Remission rates were also higher with Volasertib and LDAC compared to LDAC alone.
"Despite being a rare disease, AML is one of the most common leukaemias in adults and predominantly affects older people. The established approach to treat younger AML patients is an intensive chemotherapy regimen, called intensive induction therapy. However, older patients often cannot tolerate these chemotherapy doses, and have very limited treatment options," commented Prof. Döhner from the Department of Internal Medicine III of the University Hospital Ulm and principal investigator of the Phase II trial. "These clinical trial results that evaluated volasertib in combination with a lower intensity chemotherapy are important and have informed future research for this rare disease, where new treatment options are greatly needed."

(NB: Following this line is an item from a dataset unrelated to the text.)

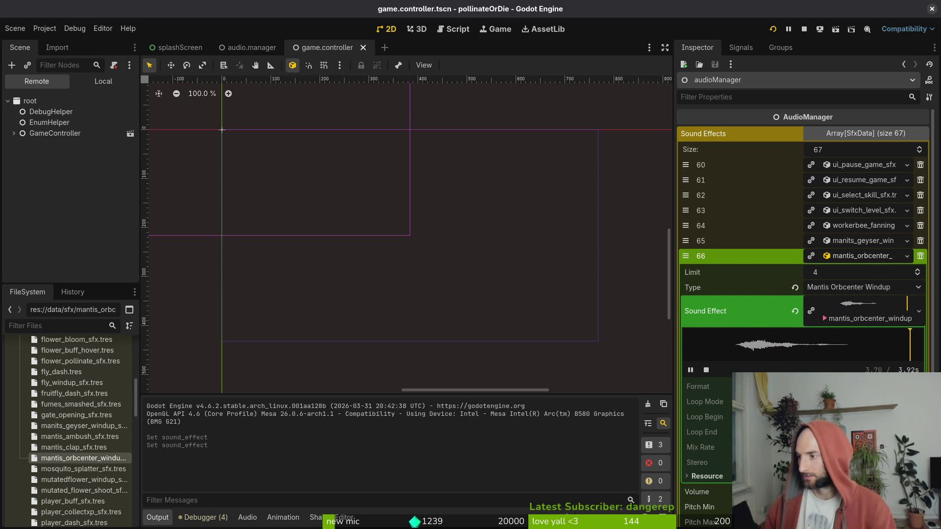
key("alt+Tab")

The Phase II clinical trial showed patients treated with volasertib combined with LDAC had a median overall survival of 8 months versus 5.2 months in patients treated with LDAC alone. The response rate (complete remission or complete remission with incomplete blood count recovery) was more than doubled for patients receiving volasertib* and LDAC versus LDAC alone (31% versus 13.3%).

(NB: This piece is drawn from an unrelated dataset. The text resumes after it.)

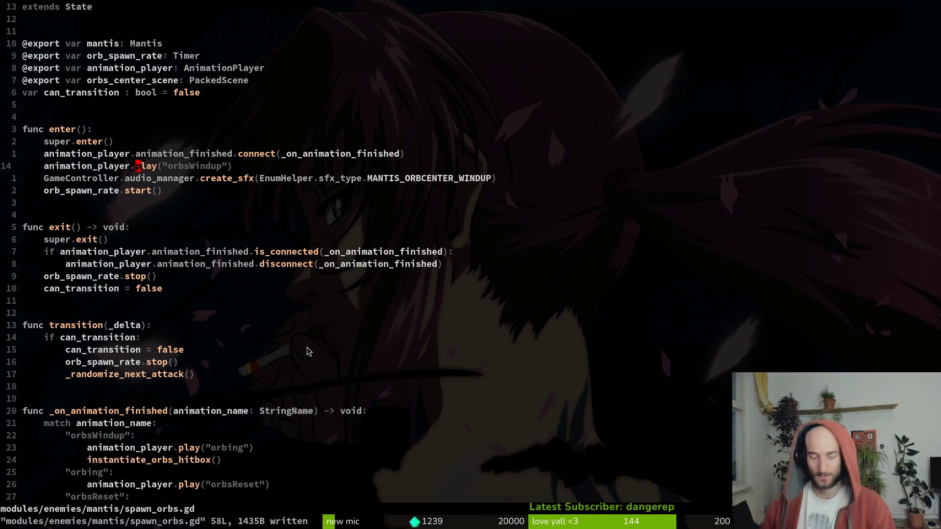
key("space")
key("f")
key("f")
type("mantis")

Volasertib is an investigational compound. It works by inhibiting enzymes known as Polo-like kinases (Plks). Plk1 is the best characterized kinase of the Plk family. By inhibiting Plk1, volasertib causes cell death. AML is characterized by very high cell division, and researchers believe that the inhibition of Plk1 activity can lead to cancer regression.
"As with other rare and life threatening diseases, the need for new treatment options in AML is very high. Boehringer Ingelheim is committed to research in areas of unmet medical need, including those in rare diseases." commented Prof. Klaus Dugi, Chief Medical Officer, Boehringer Ingelheim. "We are pleased to see that volasertib* has shown promising overall survival results in this clinical trial and we are optimistic that the drug will further demonstrate its potential benefit in this rare disease in the ongoing Phase III study."
Volasertib has the US FDA's Breakthrough Therapy Designation along with Orphan Drug Designation by both the FDA and the European Commission.
The results were reported in Blood, the journal of the American Society of Hematology.